Justement, avec son long métrage, Loïc Guyot a en outre voulu rendre hommage au « pouvoir de la plume », qui a joué un rôle essentiel dans la mise en place de la CECO en septembre 1972, après la publication d’enquêtes signées Jean-Pierre Charbonneau. « Si on n’avait pas eu un jeune intrépide, un incorruptible, qui n’avait pas peur de se prendre une balle et de se faire menacer par la mafia, ça ne serait pas passé », indique le coscénariste. Alors que la liberté de la presse a rarement été aussi en danger qu’en 2025, pour des raisons allant de la difficulté de financement aux fake news, celui-ci désire, avec Le pouvoir fantôme, insister sur son caractère fondamental. « C’était très important pour nous de rappeler que la qualité de l’information est essentielle à une société de droit. Ça prenait un Jean-Pierre Charbonneau, mais ça prenait aussi un Devoir, un organe de presse qui avait une diffusion. » Et le scénariste du docufiction, Tristan Malavoy, un ancien journaliste, de renchérir : « Je vois à quel point c’est fragile. Si on m’avait dit il y a dix ou quinze ans, quand j’étais chef de pupitre puis rédacteur en chef de Voir, que tout allait s’effriter, je ne l’aurais pas cru. » Aujourd’hui, le danger est bel et bien là.

L’attachement aux faits
L’équipe à l’origine du Pouvoir fantôme a de fait accordé une grande importance à l’aspect documentaire de son docufiction. « Il y a le factuel, le véridique, le vérifiable, notamment avec les bobines d’écoute électronique et les comptes rendus auxquels j’ai eu accès et que j’ai intégrés dans le scénario tels quels », explique Tristan Malavoy. D’après lui, le film devient plus intéressant quand ce qui est supposé à l’écran au sujet de la CECO l’est de la manière la plus renseignée possible. « Il y a les faits, incontestables et qu’on ne peut pas discuter, mais ce qu’on présume, c’est une hypothèse informée, par Jean-Pierre Charbonneau, entre autres, qui a vécu les événements jusque dans sa chair, c’est le moins qu’on puisse dire, et qui réfléchit à ces questions-là depuis 50 ans », confie-t-il.

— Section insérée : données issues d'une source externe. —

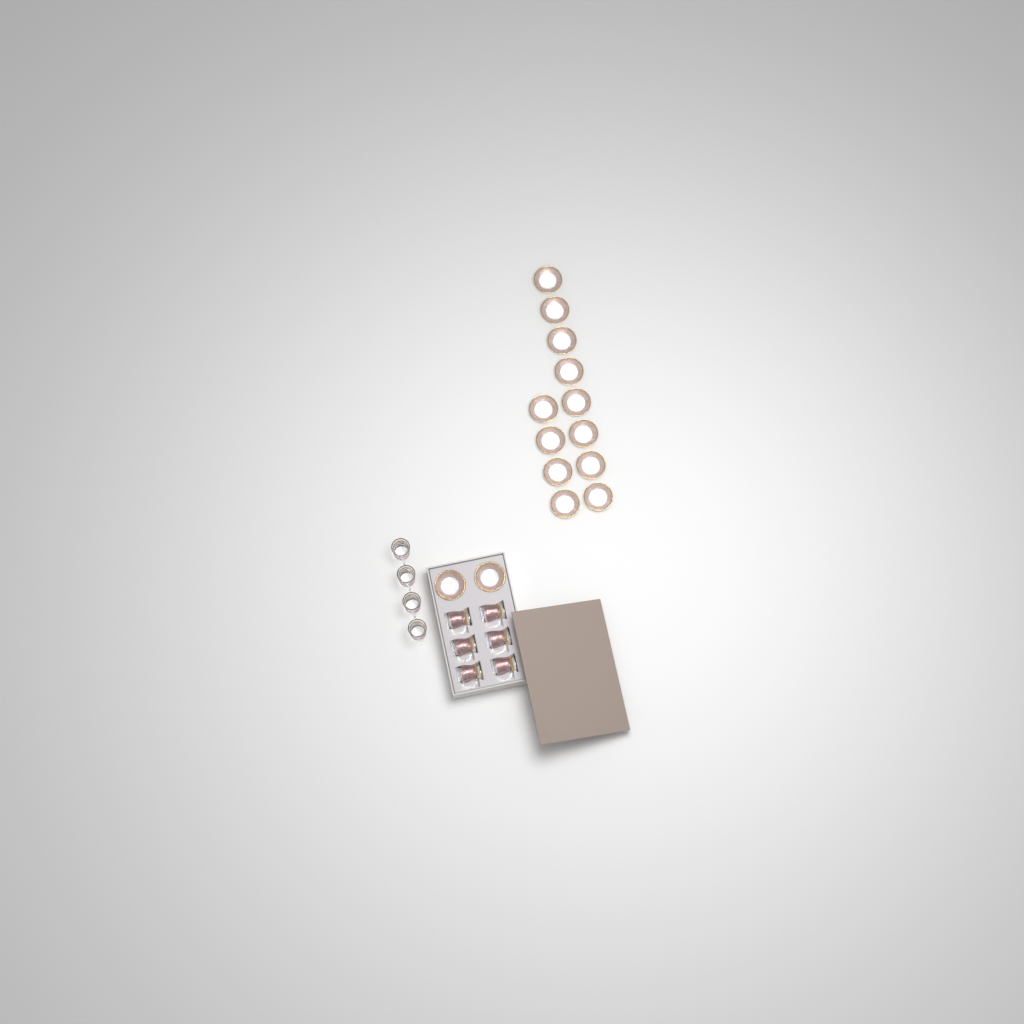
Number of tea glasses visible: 10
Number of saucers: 14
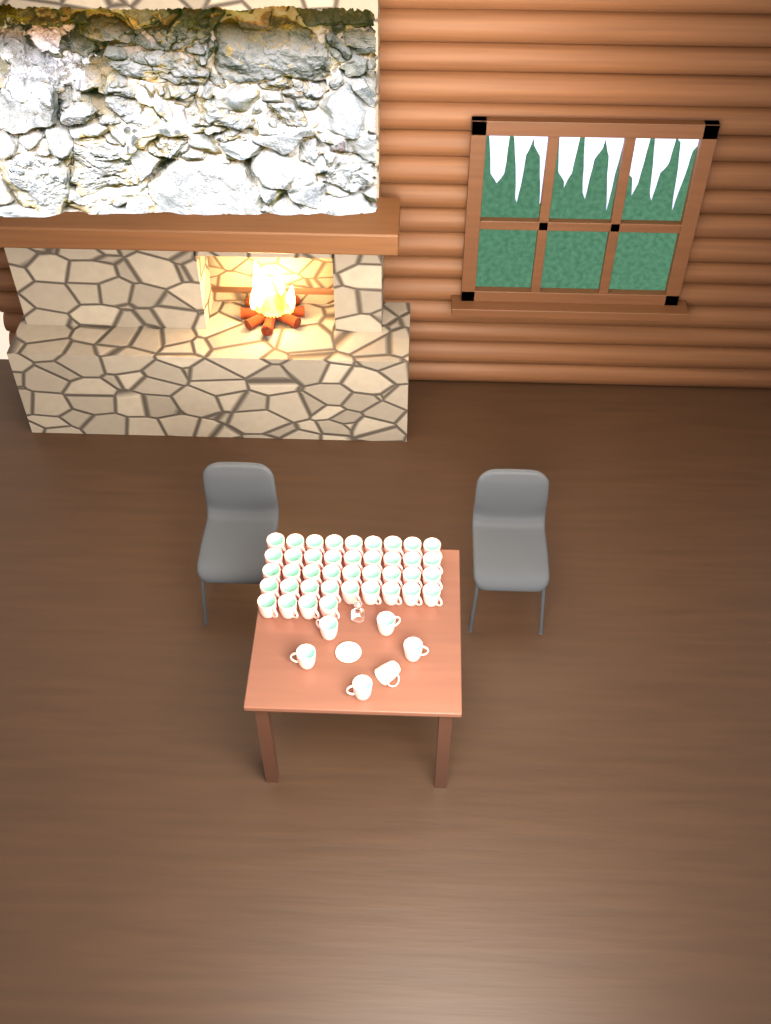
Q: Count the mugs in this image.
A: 46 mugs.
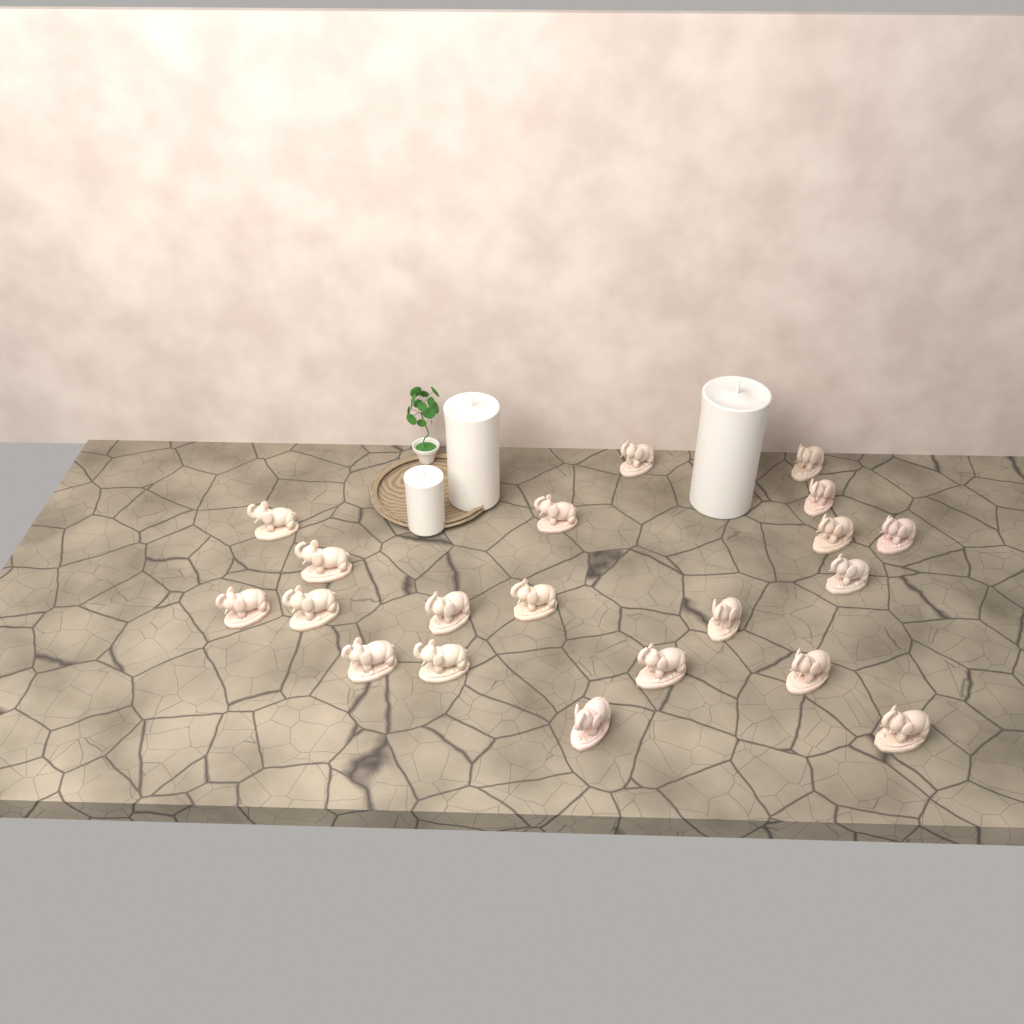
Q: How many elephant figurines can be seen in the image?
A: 20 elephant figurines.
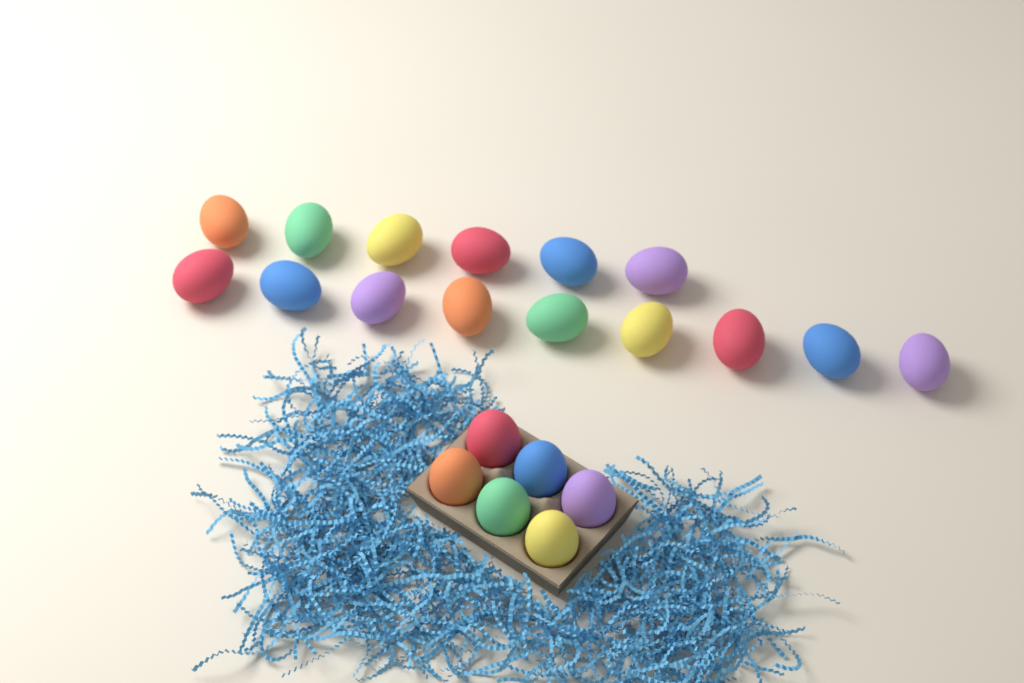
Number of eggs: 21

La fiction au service du documentaire, pour sa part, est utile pour « combler les trous ». « Pour moi, c’est comme un casse-tête dont il manquerait quelques pièces. Mais avant d’imaginer les pièces manquantes, il faut être sûr d’avoir toutes les pièces existantes, être sûr qu’on les a trouvées », précise Tristan Malavoy, qui espère proposer au public la meilleure interprétation possible. Le recours à la fiction permet également de transcender les limites imposées par des documents d’archives, de donner du relief à des personnages historiques. « Voir Robert Bourassa qui dit un mot plus croche que ce qu’on a l’habitude d’entendre ou voir Jean Drapeau qui s’énerve, ça fait du bien, parce que ça les humanise », mentionne Loïc Guyot. Dans Le pouvoir fantôme, ces personnalités ne sont plus simplement figées dans le temps, mais accessibles aux téléspectateurs.
Si Jean-Pierre Charbonneau croit que le mythe du mafioso peut être séduisant pour le grand public, il est primordial de régulièrement ramener l’histoire à ce qu’elle est. « C’est comme une espèce de devoir de conscience citoyenne, d’information et d’éducation, car ces organisations-là sont des cancers, littéralement, pour la société », affirme-t-il. De son côté, Loïc Guyot aimerait que le spectre de la corruption et de la collusion ne s’efface pas avec le temps. « Même si on a l’impression que tout va bien, ce n’est pas vrai. Il faut apprendre de l’histoire pour se protéger et pour qu’elle ne se répète pas », conclut le coréalisateur.